Abstract Art from the Middle Stone Age
The oldest piece of abstract art ever found was in a small cave on the South African Cape coast.
About 300 kms east of Cape Town, South Africa lies a well-researched archaeological site called Blombos Cave (BBC) in the Blombos Private Nature Reserve. Named for the prickly white flower (blom) bush (bos) that is found in the area in which it is situated, this eye-shaped cave has yielded significant archaeological information on its stone age inhabitants.
About 30 metres from the sea and 100 meters inland, this archaeological treasure trove was buried behind sand deposited from the surrounding dunes. Excavations of the cave began in 1962, conducted by archaeologist, Professor Christopher Henshilwood as part of his doctoral thesis at Cambridge University: Holocene archaeology of the coastal Garcia State Forest, southern Cape, South Africa.
Since 1962 the cave has been studied intensively by Henshilwood and colleagues from the University of the Witwatersrand, Johannesburg and various European universities. While initial studies were focussed on the more recent Later Stone Age (LSA) deposits, since 1997 the primary focus has been on the earlier Middle Stone Age (MSA) sequence.
The researchers were the first humans to enter the cave since its last occupants left about 70 000 years ago, and in deposits of ash and sand from hearths from the MSA, Henshilwood and his team found pieces of ochre rock that had been scraped and ground to flatten the surface. Cross hatches and lines had then been carved into the surface probably using ochre rock “crayons” found in the vicinity, to create complex abstract geometric patterns. These pieces have been dated to approximately 75 000 BCE and are the first ever documented examples of abstract, not representative, art. Abstract art is particularly interesting as it does not directly represent any biological or geographical object that the creators might have encountered. It is thus a possible indicator of abstract thinking ability, although the purpose of these rock pieces is yet unknown. There is some speculation in the scientific literature that the engraved rock pieces may have been used as stamps of some sort. Analysis of the grains of soil surrounding the rock pieces by the method known as optically stimulated luminescence indicates that there was no soil blending in the areas in which they were found, confirming that they were indeed from the Middle Stone Age period.

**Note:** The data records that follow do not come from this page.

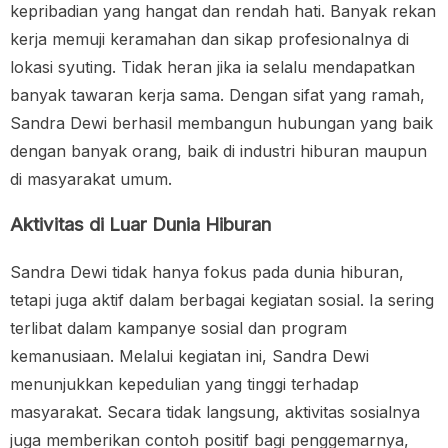
kepribadian yang hangat dan rendah hati. Banyak rekan
kerja memuji keramahan dan sikap profesionalnya di
lokasi syuting. Tidak heran jika ia selalu mendapatkan
banyak tawaran kerja sama. Dengan sifat yang ramah,
Sandra Dewi berhasil membangun hubungan yang baik
dengan banyak orang, baik di industri hiburan maupun
di masyarakat umum.
Aktivitas di Luar Dunia Hiburan
Sandra Dewi tidak hanya fokus pada dunia hiburan,
tetapi juga aktif dalam berbagai kegiatan sosial. Ia sering
terlibat dalam kampanye sosial dan program
kemanusiaan. Melalui kegiatan ini, Sandra Dewi
menunjukkan kepedulian yang tinggi terhadap
masyarakat. Secara tidak langsung, aktivitas sosialnya
juga memberikan contoh positif bagi penggemarnya,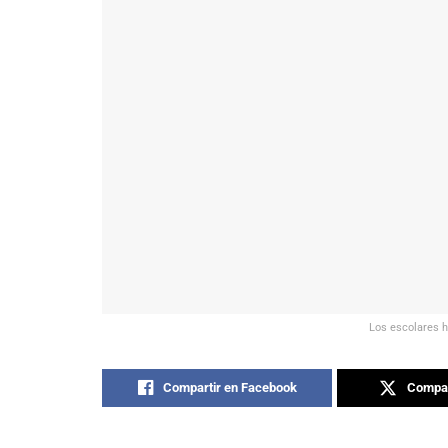
Los escolares ha
Compartir en Facebook
Compar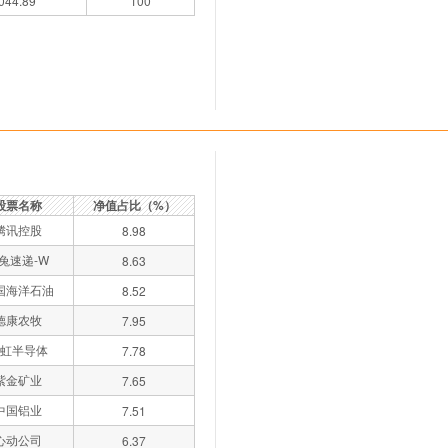
044.89
100
股票名称
净值占比（%）
腾讯控股
8.98
兔速递-W
8.63
国海洋石油
8.52
德康农牧
7.95
虹半导体
7.78
紫金矿业
7.65
中国铝业
7.51
心动公司
6.37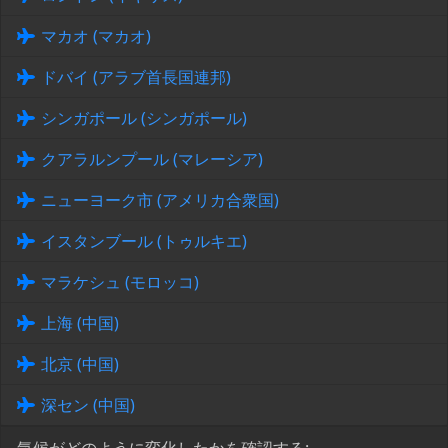
マカオ (マカオ)
ドバイ (アラブ首長国連邦)
シンガポール (シンガポール)
クアラルンプール (マレーシア)
ニューヨーク市 (アメリカ合衆国)
イスタンブール (トゥルキエ)
マラケシュ (モロッコ)
上海 (中国)
北京 (中国)
深セン (中国)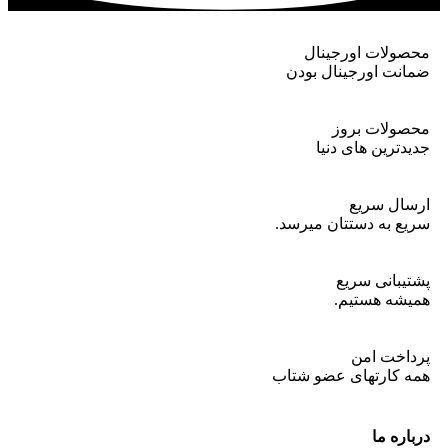
محصولات اورجینال
ضمانت اورجینال بودن
محصولات بروز
جدیدترین های دنیا
ارسال سریع
سریع به دستتان میرسد.
پشتیبانی سریع
همیشه هستیم.
پرداخت امن
همه کارتهای عضو شتاب
درباره ما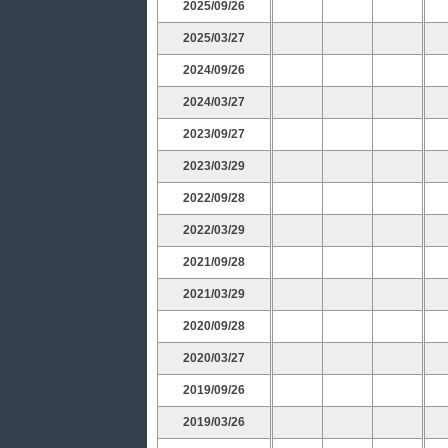
2025/09/26
2025/03/27
2024/09/26
2024/03/27
2023/09/27
2023/03/29
2022/09/28
2022/03/29
2021/09/28
2021/03/29
2020/09/28
2020/03/27
2019/09/26
2019/03/26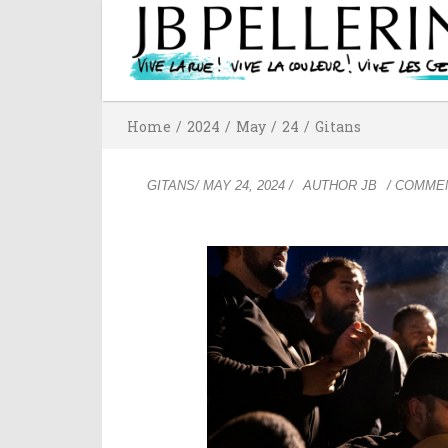
Home
/
2024
/
May
/
24
/
Gitans
GITANS
/
MAY 24, 2024
/
AUTHOR
JB
/ COMME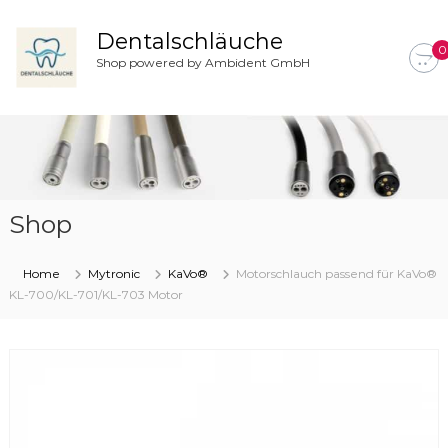
Z
u
Dentalschläuche
0
m
Shop powered by Ambident GmbH
I
n
h
a
l
t
s
Shop
p
r
i
Home
Mytronic
KaVo®
Motorschlauch passend für KaVo®
n
KL-700/KL-701/KL-703 Motor
g
e
n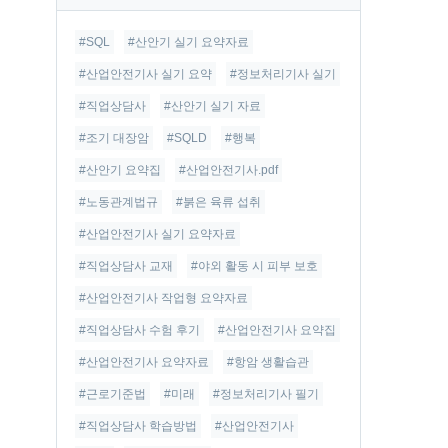
글
#SQL
#산안기 실기 요약자료
#산업안전기사 실기 요약
#정보처리기사 실기
#직업상담사
#산안기 실기 자료
#조기 대장암
#SQLD
#행복
#산안기 요약집
#산업안전기사.pdf
#노동관계법규
#붉은 육류 섭취
#산업안전기사 실기 요약자료
#직업상담사 교재
#야외 활동 시 피부 보호
#산업안전기사 작업형 요약자료
#직업상담사 수험 후기
#산업안전기사 요약집
#산업안전기사 요약자료
#항암 생활습관
#근로기준법
#미래
#정보처리기사 필기
#직업상담사 학습방법
#산업안전기사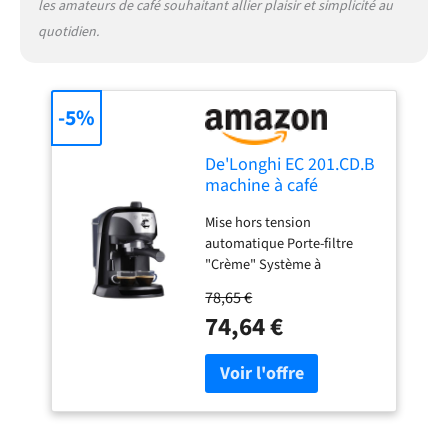
les amateurs de café souhaitant allier plaisir et simplicité au
quotidien.
-5%
De'Longhi EC 201.CD.B
machine à café
Mise hors tension
automatique Porte-filtre
"Crème" Système à
Cappuccino Réservoir d'eau
78,65 €
avec une capacité de 1 l Bac
74,64 €
récolte gouttes amovible
avec système anti-goutte
pour un nettoyage facile
Poignée de réglage de la
vapeur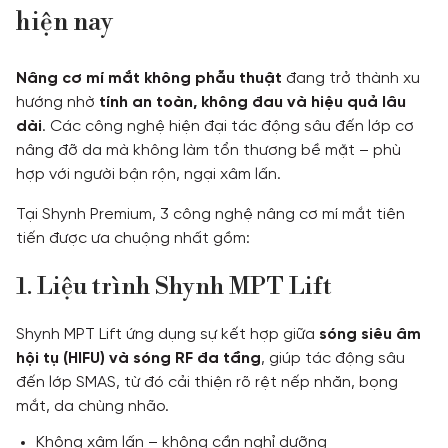
hiện nay
Nâng cơ mí mắt không phẫu thuật
đang trở thành xu
hướng nhờ
tính an toàn, không đau và hiệu quả lâu
dài
. Các công nghệ hiện đại tác động sâu đến lớp cơ
nâng đỡ da mà không làm tổn thương bề mặt – phù
hợp với người bận rộn, ngại xâm lấn.
Tại Shynh Premium, 3 công nghệ nâng cơ mí mắt tiên
tiến được ưa chuộng nhất gồm:
1. Liệu trình Shynh MPT Lift
Shynh MPT Lift ứng dụng sự kết hợp giữa
sóng siêu âm
hội tụ (HIFU) và sóng RF đa tầng
, giúp tác động sâu
đến lớp SMAS, từ đó cải thiện rõ rệt nếp nhăn, bọng
mắt, da chùng nhão.
Không xâm lấn – không cần nghỉ dưỡng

It is interesting to note that at Diepkloof in the Western Cape similar cross hatch geometric patterns have been found on ostrich eggshells dating back to 60 000 BCE, which were probably used to collect and carry water. There is strong evidence from these findings and further discoveries at Klasies River Cave 1 and the caves at Klein Kliphuis and Wonderwerk, that there was an abstract or symbolic art tradition in the South African Cape coastal area that predates anything found in Europe by at least thirty millennia.
The team also found associated shells that had been pierced by tools, with some of the shell beads covered with red ochre. The wear patterns indicate that these decorative objects had been suspended and were thus in all probability strung together and used as jewellery. Again, this is the earliest known example of using external objects for personal decoration and possibly status definition, and predates similar items found in Europe.
A layer dating even further back to 100 000 years ago, yielded a most significant finding − an ochre-rich paint mixture that had been stored in abalone shells. This mixture was possibly used for either or both skin protection and skin decoration.
About 70 000 years ago, Blombos cave was completely deserted. Researchers posit that the inhabitants might have left as a result of climate change. What had been a mild, temperate region became drier and sea water levels dropped dramatically. The residents were in all probability thus forced to find better hunting grounds and this may possibly have triggered the beginning of an exodus into Northern Africa and even Europe. Researchers are now also able to collect data from the rich archaeological deposits to study the possible effects of dramatic climate change on societies and the resulting migration patterns.